A federal appeals court ruling last week will have serious implications for whistleblower and other civil service protections for government workers. A loophole has been created that allows agencies to designate nearly any position as “sensitive,” apparently broadly defined, and thereby render the worker defenseless against termination decisions and whistleblower retaliation. Think of how this might apply to federal employees in certain scientific research, energy technology, and disaster preparedness positions.
The Washington Post reported on August 21 (August 22 print edition):
A federal appeals court on Tuesday curbed the appeal rights of two Defense Department employees in a case that critics say will have broad implications for civil service protections.
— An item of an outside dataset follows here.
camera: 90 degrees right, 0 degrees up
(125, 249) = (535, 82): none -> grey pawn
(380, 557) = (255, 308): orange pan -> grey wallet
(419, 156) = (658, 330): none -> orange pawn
The 7-3 decision by the U.S. Court of Appeals for the Federal Circuit prohibits the Merit Systems Protection Board (MSPB) from hearing cases involving “non-critical sensitive” workers, a ruling that alarms labor groups and whistleblower advocates who say it strips away civil due process for employees. …
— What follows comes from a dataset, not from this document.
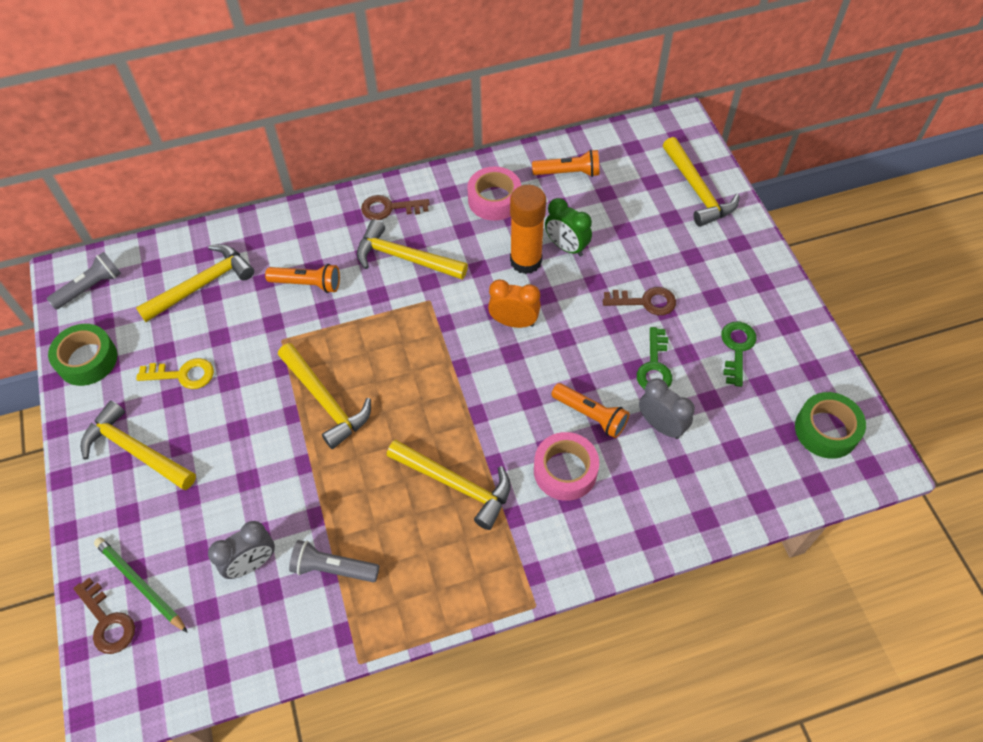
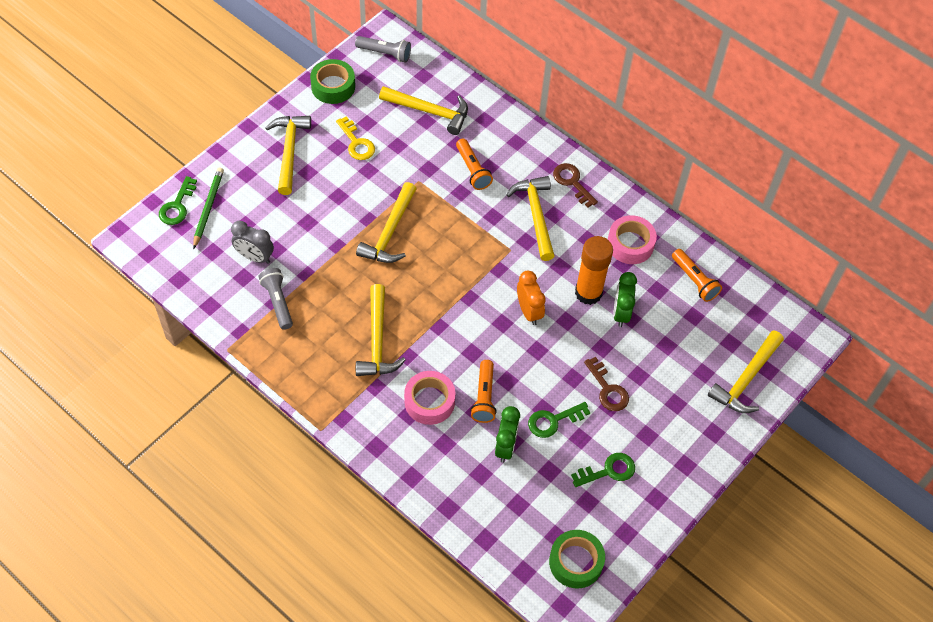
camera: 55 degrees right, 0 degrees up
(107, 621) = (177, 206): brown key -> green key
(661, 425) = (505, 446): grey clock -> green clock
In the dissent, Judge Timothy Dyk wrote that the ruling would “effectively deny MSPB review for hundreds of thousands of federal employees — a number that is likely to increase as more positions are designated as non-critical sensitive.”
Special Counsel Carolyn Lerner, head of the agency that handles federal whistleblower claims, concurred.
“This decision poses a significant threat to whistleblower protections for hundreds of thousands of federal employees in sensitive positions and may chill civil servants from blowing the whistle,” she said. …
… Generally, there are laws to protect federal workers against arbitrary dismissals and other actions. But under this ruling, if an agency “says the worker is ‘ineligible for a sensitive job,’ all those rights turn into a soap bubble,” said Tom Devine, legal director of the nonprofit Government Accountability Project. “The worker is defenseless.”
Devine said the court backed the Obama administration’s argument that the MSPB cannot review or overturn an agency’s decision to take disciplinary or adverse action against an employee in a sensitive position. Meanwhile, he added, the administration is proposing regulations that would make nearly all federal jobs eligible for a sensitive designation. …
Devon Haughton Northover was a commissary management specialist for the Defense Commissary Agency. Don’t let the fancy title fool you. With a GS-7 grade level, he was a relatively low-level employee who managed inventory in a government store.
Rhonda K. Conyers was a GS-5 accounting technician. …
“At no time were either Conyers or Northover required to have access to classified information,” AFGE said. “At no time were either Conyers or Northover required to have a confidential, secret or top secret security clearance.” …
With this ruling, if an agency punishes an employee because the employee reports misconduct or because of the employee’s race or sex and officials use “the determination of ineligibility for a national security sensitive position as a pretext, the employee cannot seek justice from the Merit Systems Protection Board and has no other recourse,” said Angela Canterbury, public policy director of the Project On Government Oversight.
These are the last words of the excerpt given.